For my second heirloom, I decided to use a photograph of my great-grandmother Nana with a copy of her recipe for soy.  It is a recipe that has been in our family for generations - Nana's grandmother created the recipe and once I make it, I will be the sixth generation to make it.  It does not have any soy products in it, that's just what it's called.  It's more like a tomato chutney, and is amazing!  It goes best on pork and turkey, and has always been a staple at our Thanksgiving table.  I have a letter from Nana's sister to my grandmother with the recipe, which I placed over a photo of Nana when she would have been making soy.  At our in-progress critique it was suggested using a jelly jar (what we always placed soy in) to create an impression on the image, as well as possibly some spotting, as if she were in the kitchen making it.  Unfortunately the jar did not register as a jar, and the spots just looked sloppy.  I ended up scrapping them and rearranging the composition of just Nana with the recipe.


The third heirloom I discovered by accident.  When I was home looking for things I could use, I stumbled across some clothing patterns in a frame.  Tucked behind the frame was an envelope, and in it were the remaining doll patterns and a letter from my great-aunt & uncle to my mother.  It turned out that the patterns were for a doll's dress that Nana used to make a dress for a doll my grandfather had when he was 3 years old.  Going through an old photo album Nana had made for Papa, there just so happened to be a photo of him when he was 3 years old.  I tried making a print with the patterns surrounding the photo of Papa, but because they were so old and delicate, they did not block out any light and barely registered at all.  To get them to register properly, I ended up losing almost all detail in the image of Papa.  To solve this, I ended up scanning each pattern separately and was able to play with their contrast in Photoshop.  Here, I was able to create a much more dynamic composition where I layered the patterns, and even had them laid over the photograph some.

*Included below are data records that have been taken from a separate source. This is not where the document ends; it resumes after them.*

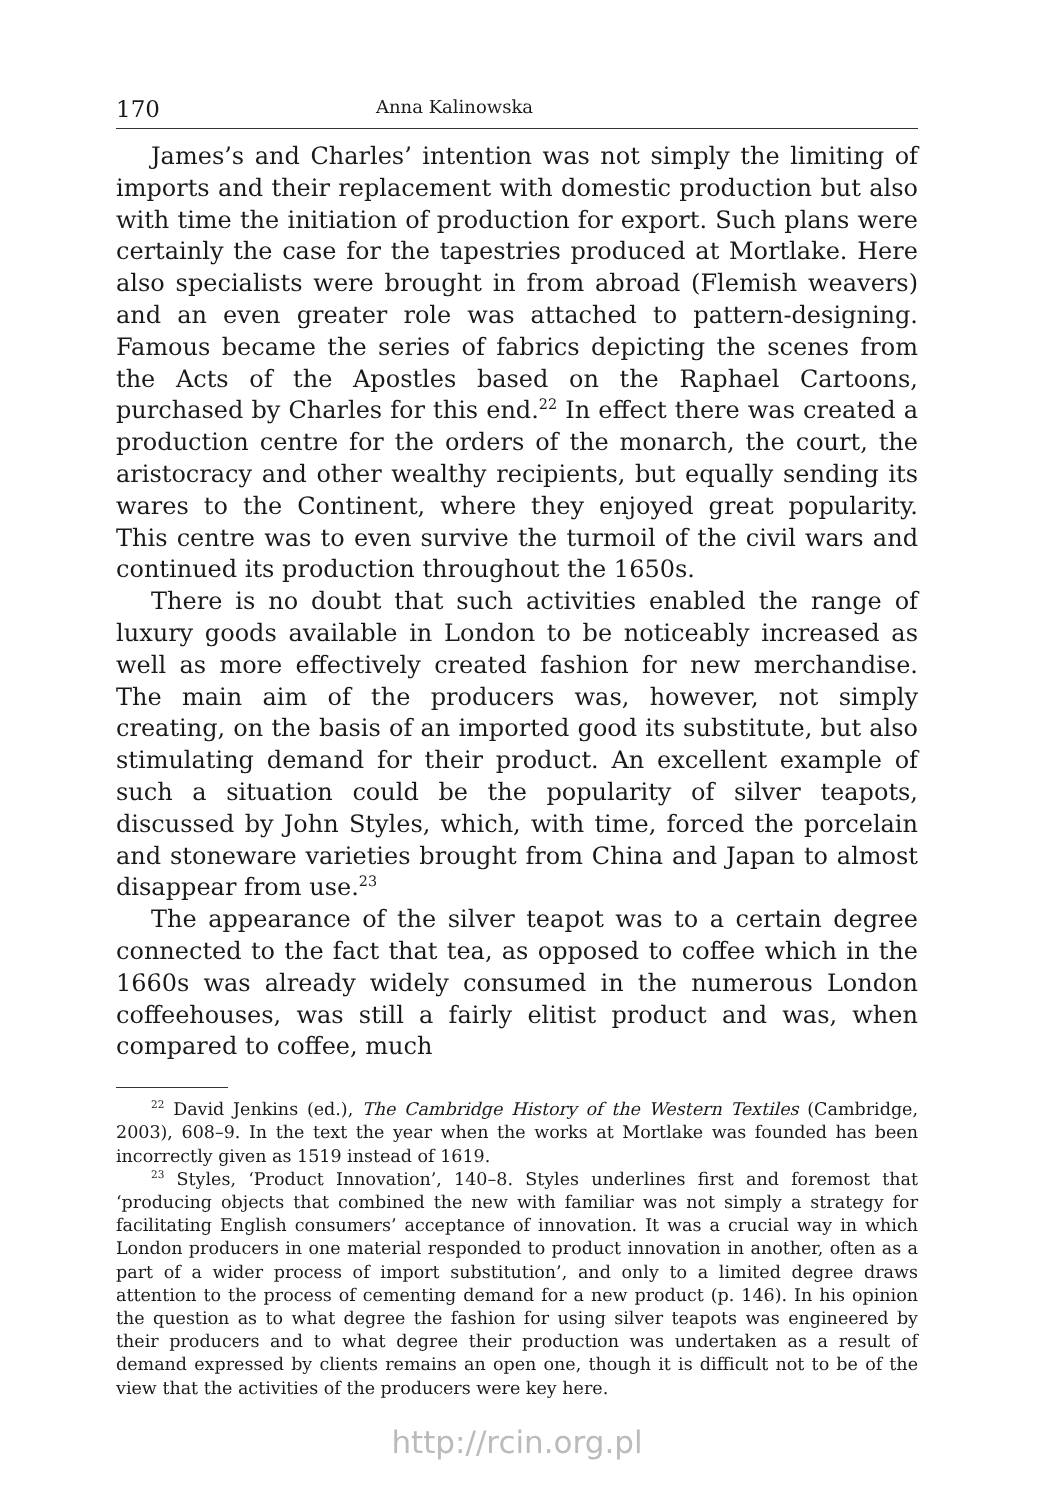170 Anna Kalinowska
James’s and Charles’ intention was not simply the limiting of imports and their replacement with domestic production but also with time the initiation of production for export. Such plans were certainly the case for the tapestries produced at Mortlake. Here also specialists were brought in from abroad (Flemish weavers) and an even greater role was attached to pattern-designing. Famous became the series of fabrics depicting the scenes from the Acts of the Apostles based on the Raphael Cartoons, purchased by Charles for this end.<sup>22</sup> In effect there was created a production centre for the orders of the monarch, the court, the aristocracy and other wealthy recipients, but equally sending its wares to the Continent, where they enjoyed great popularity. This centre was to even survive the turmoil of the civil wars and continued its production throughout the 1650s.
There is no doubt that such activities enabled the range of luxury goods available in London to be noticeably increased as well as more effectively created fashion for new merchandise. The main aim of the producers was, however, not simply creating, on the basis of an imported good its substitute, but also stimulating demand for their product. An excellent example of such a situation could be the popularity of silver teapots, discussed by John Styles, which, with time, forced the porcelain and stoneware varieties brought from China and Japan to almost disappear from use.<sup>23</sup>
The appearance of the silver teapot was to a certain degree connected to the fact that tea, as opposed to coffee which in the 1660s was already widely consumed in the numerous London coffeehouses, was still a fairly elitist product and was, when compared to coffee, much
<sup>22</sup> David Jenkins (ed.), The Cambridge History of the Western Textiles (Cambridge, 2003), 608–9. In the text the year when the works at Mortlake was founded has been incorrectly given as 1519 instead of 1619.
<sup>23</sup> Styles, ‘Product Innovation’, 140–8. Styles underlines first and foremost that ‘producing objects that combined the new with familiar was not simply a strategy for facilitating English consumers’ acceptance of innovation. It was a crucial way in which London producers in one material responded to product innovation in another, often as a part of a wider process of import substitution’, and only to a limited degree draws attention to the process of cementing demand for a new product (p. 146). In his opinion the question as to what degree the fashion for using silver teapots was engineered by their producers and to what degree their production was undertaken as a result of demand expressed by clients remains an open one, though it is difficult not to be of the view that the activities of the producers were key here.
http://rcin.org.pl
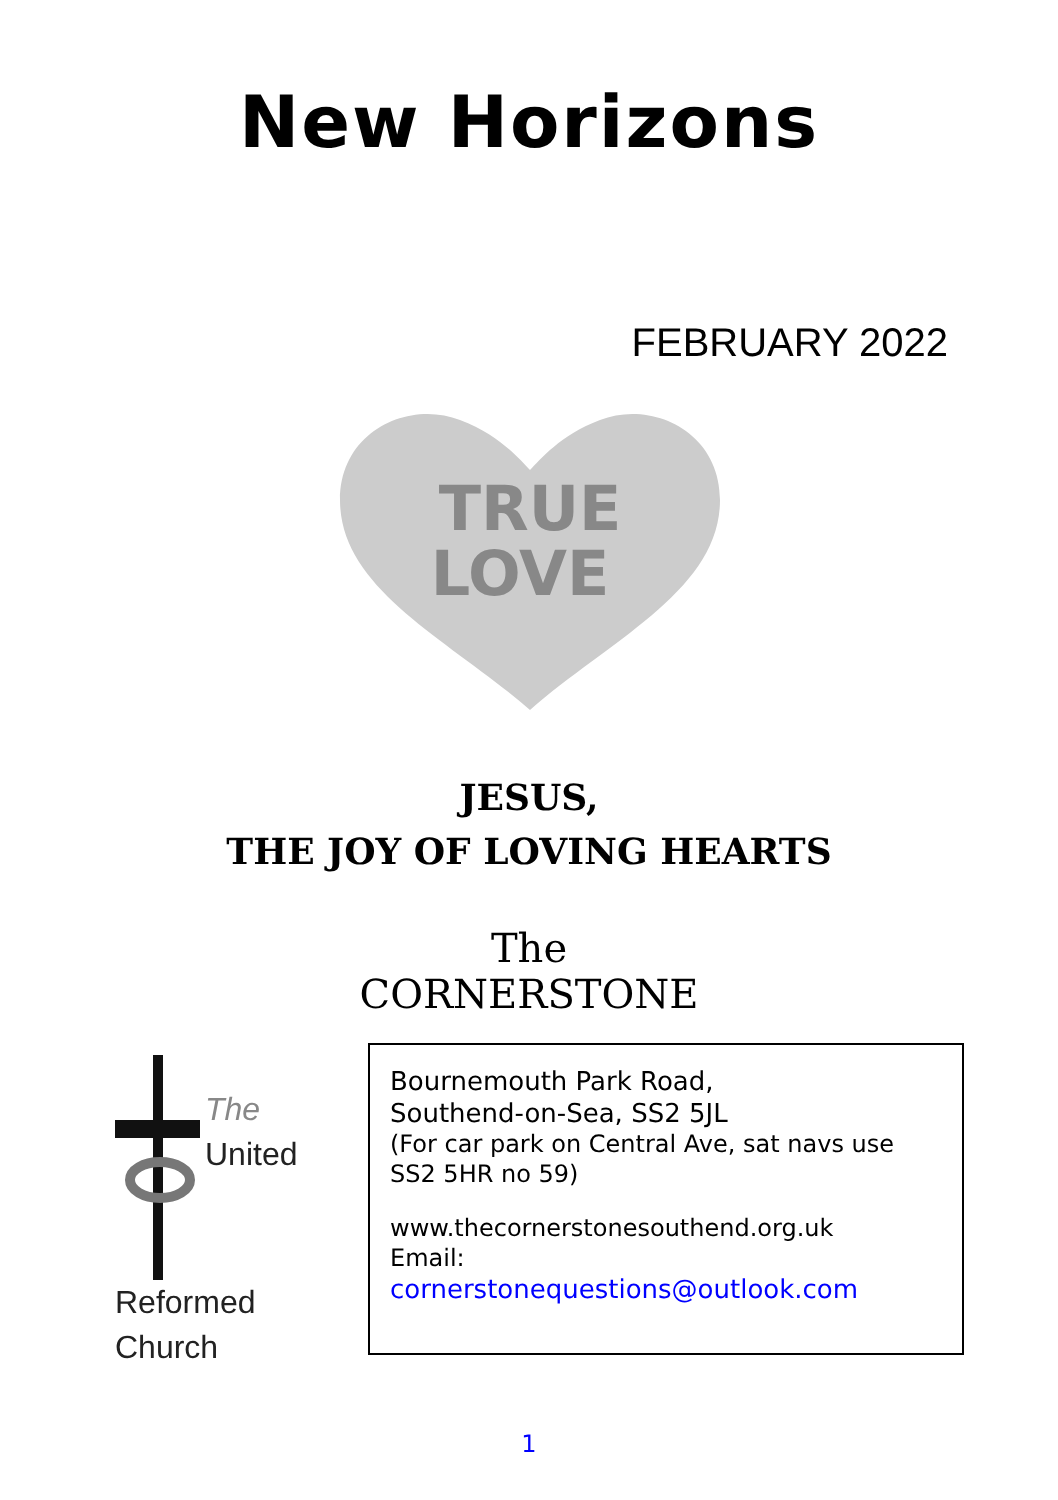New Horizons
FEBRUARY 2022
TRUE
LOVE
JESUS,
THE JOY OF LOVING HEARTS
The
CORNERSTONE
The
United
Reformed
Church
Bournemouth Park Road,
Southend-on-Sea, SS2 5JL
(For car park on Central Ave, sat navs use SS2 5HR no 59)
www.thecornerstonesouthend.org.uk
Email:
cornerstonequestions@outlook.com
1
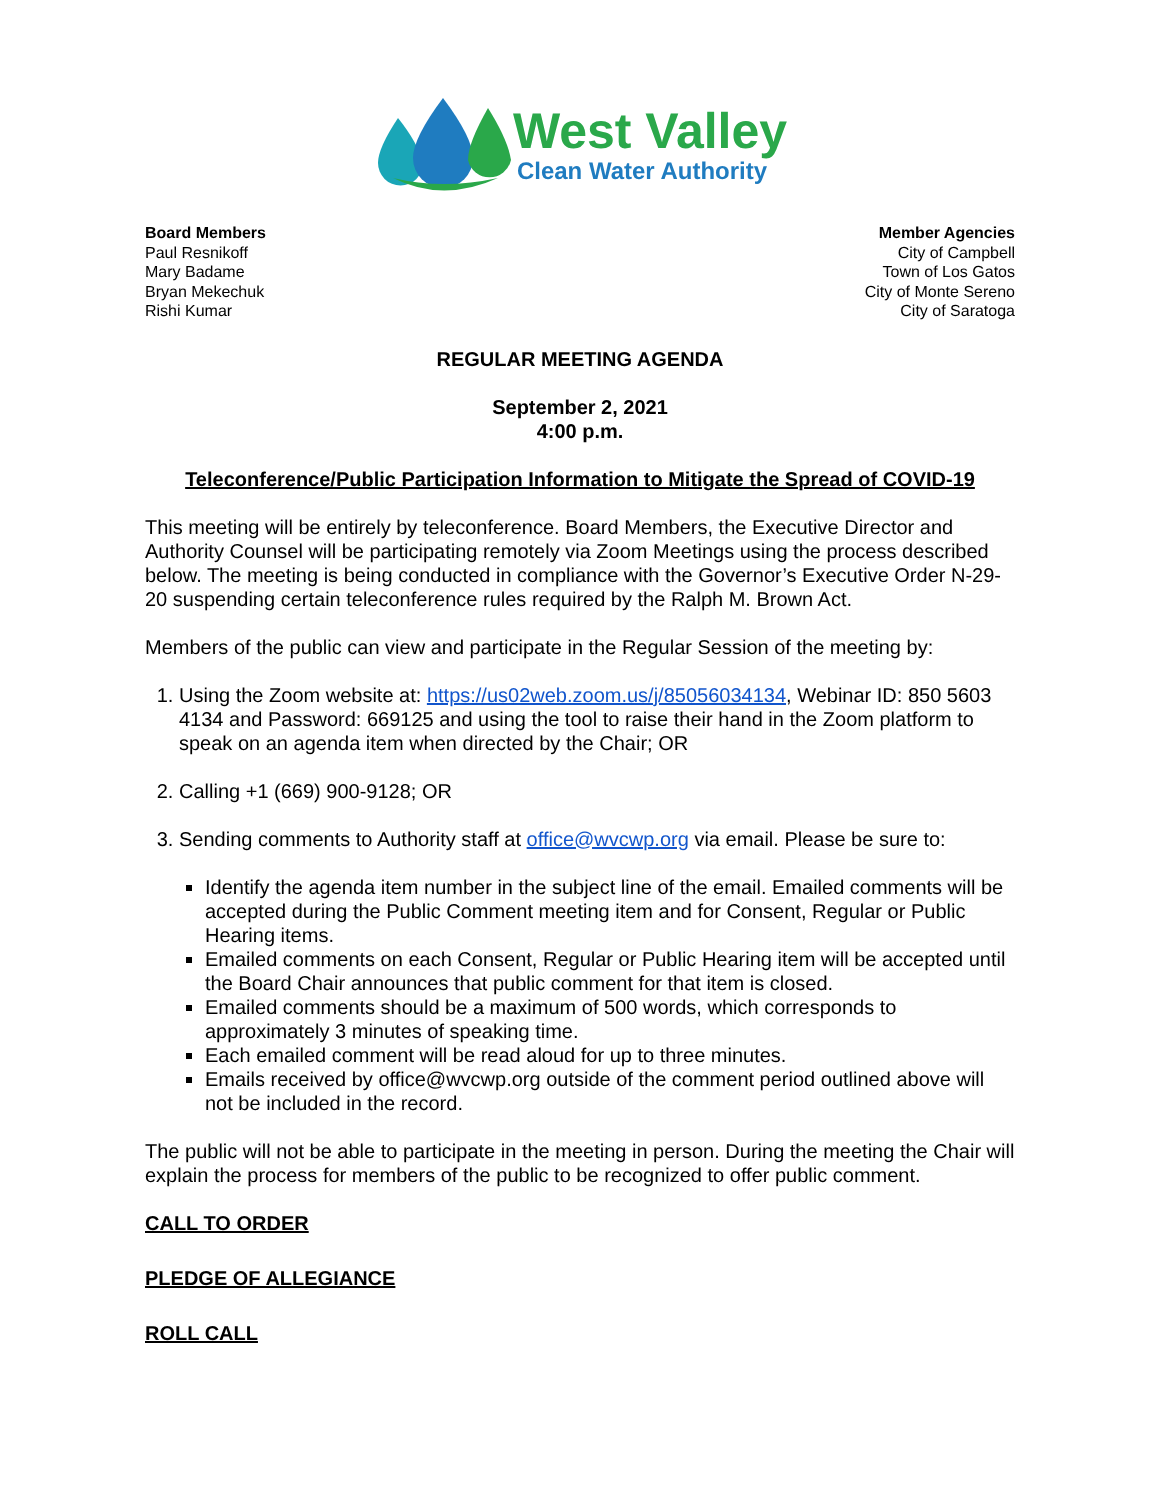West Valley
Clean Water Authority
Board Members
Paul Resnikoff
Mary Badame
Bryan Mekechuk
Rishi Kumar
Member Agencies
City of Campbell
Town of Los Gatos
City of Monte Sereno
City of Saratoga
REGULAR MEETING AGENDA
September 2, 2021
4:00 p.m.
Teleconference/Public Participation Information to Mitigate the Spread of COVID-19
This meeting will be entirely by teleconference. Board Members, the Executive Director and Authority Counsel will be participating remotely via Zoom Meetings using the process described below. The meeting is being conducted in compliance with the Governor’s Executive Order N-29-20 suspending certain teleconference rules required by the Ralph M. Brown Act.
Members of the public can view and participate in the Regular Session of the meeting by:
1. Using the Zoom website at: https://us02web.zoom.us/j/85056034134, Webinar ID: 850 5603 4134 and Password: 669125 and using the tool to raise their hand in the Zoom platform to speak on an agenda item when directed by the Chair; OR
2. Calling +1 (669) 900-9128; OR
3. Sending comments to Authority staff at office@wvcwp.org via email. Please be sure to:
Identify the agenda item number in the subject line of the email. Emailed comments will be accepted during the Public Comment meeting item and for Consent, Regular or Public Hearing items.
Emailed comments on each Consent, Regular or Public Hearing item will be accepted until the Board Chair announces that public comment for that item is closed.
Emailed comments should be a maximum of 500 words, which corresponds to approximately 3 minutes of speaking time.
Each emailed comment will be read aloud for up to three minutes.
Emails received by office@wvcwp.org outside of the comment period outlined above will not be included in the record.
The public will not be able to participate in the meeting in person. During the meeting the Chair will explain the process for members of the public to be recognized to offer public comment.
CALL TO ORDER
PLEDGE OF ALLEGIANCE
ROLL CALL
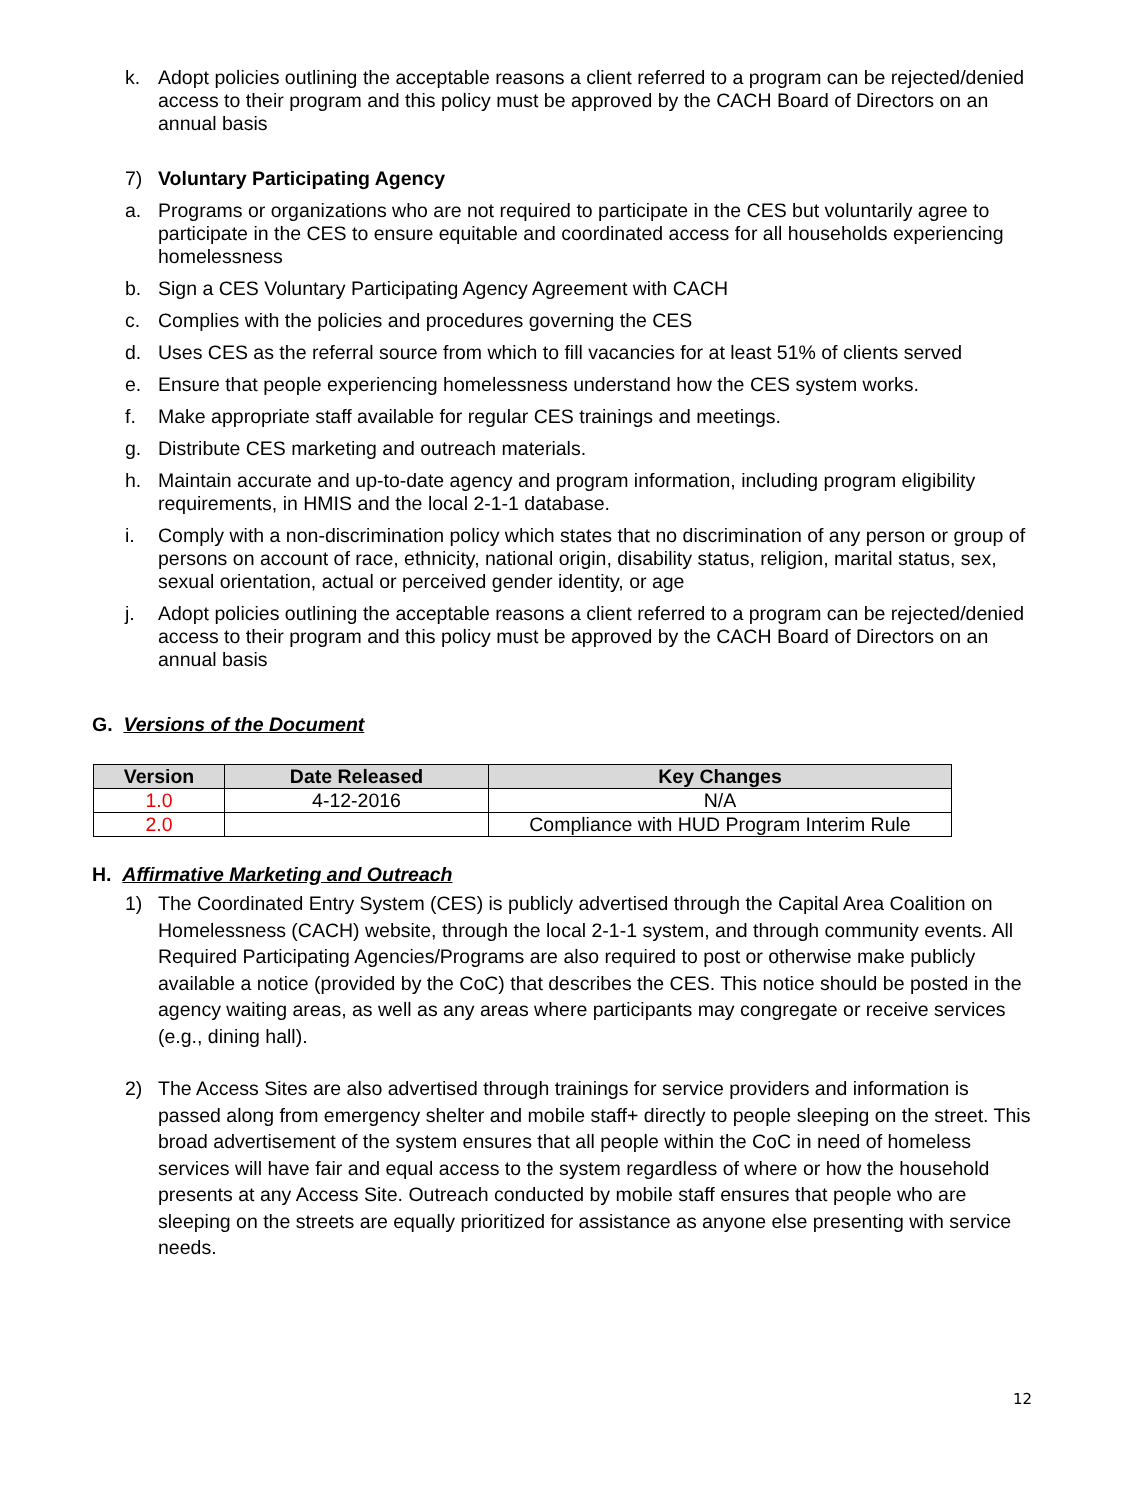k. Adopt policies outlining the acceptable reasons a client referred to a program can be rejected/denied access to their program and this policy must be approved by the CACH Board of Directors on an annual basis
7) Voluntary Participating Agency
a. Programs or organizations who are not required to participate in the CES but voluntarily agree to participate in the CES to ensure equitable and coordinated access for all households experiencing homelessness
b. Sign a CES Voluntary Participating Agency Agreement with CACH
c. Complies with the policies and procedures governing the CES
d. Uses CES as the referral source from which to fill vacancies for at least 51% of clients served
e. Ensure that people experiencing homelessness understand how the CES system works.
f. Make appropriate staff available for regular CES trainings and meetings.
g. Distribute CES marketing and outreach materials.
h. Maintain accurate and up-to-date agency and program information, including program eligibility requirements, in HMIS and the local 2-1-1 database.
i. Comply with a non-discrimination policy which states that no discrimination of any person or group of persons on account of race, ethnicity, national origin, disability status, religion, marital status, sex, sexual orientation, actual or perceived gender identity, or age
j. Adopt policies outlining the acceptable reasons a client referred to a program can be rejected/denied access to their program and this policy must be approved by the CACH Board of Directors on an annual basis
G. Versions of the Document
| Version | Date Released | Key Changes |
| --- | --- | --- |
| 1.0 | 4-12-2016 | N/A |
| 2.0 | | Compliance with HUD Program Interim Rule |
H. Affirmative Marketing and Outreach
1) The Coordinated Entry System (CES) is publicly advertised through the Capital Area Coalition on Homelessness (CACH) website, through the local 2-1-1 system, and through community events. All Required Participating Agencies/Programs are also required to post or otherwise make publicly available a notice (provided by the CoC) that describes the CES. This notice should be posted in the agency waiting areas, as well as any areas where participants may congregate or receive services (e.g., dining hall).
2) The Access Sites are also advertised through trainings for service providers and information is passed along from emergency shelter and mobile staff+ directly to people sleeping on the street. This broad advertisement of the system ensures that all people within the CoC in need of homeless services will have fair and equal access to the system regardless of where or how the household presents at any Access Site. Outreach conducted by mobile staff ensures that people who are sleeping on the streets are equally prioritized for assistance as anyone else presenting with service needs.
12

Once I had my heirlooms and accompanying photographs picked out, and which surfaces they would go on I had to think about how I was going to present them.  Because I was only applying the cyanotype solution to parts of the handkerchiefs, I wanted the whites to stand out and felt that they would get lost on a white mat.  A black mat, however, made the entire thing pop.  I wanted to place them in shadow boxes to highlight their preciousness, and was able to find ones 16" x 20" that fit the mat board I had.  The handkerchiefs were large enough that I only had room to create an inch-and-a-half border on the mat frame, but that still framed the pieces nicely.

When it came time for presentation, I hung the shadow boxes high enough to leave room beneath them to hang a shelf.  I had stained the shelves to match the shadow boxes, and upon them I placed the heirloom I used in the image as well as one or two other things for context.  For the print with Papa, I used the patterns along with a doll that they would have been used on, and the letter from my great-aunt & uncle to my mother telling the history of the patterns.  For the print with Nana, I used the soy recipe along with a jar of soy, and for the print with Bam I used her glasses as well as a small framed photo of her in her later years.


Classmates checking out my project on the day of our final crit.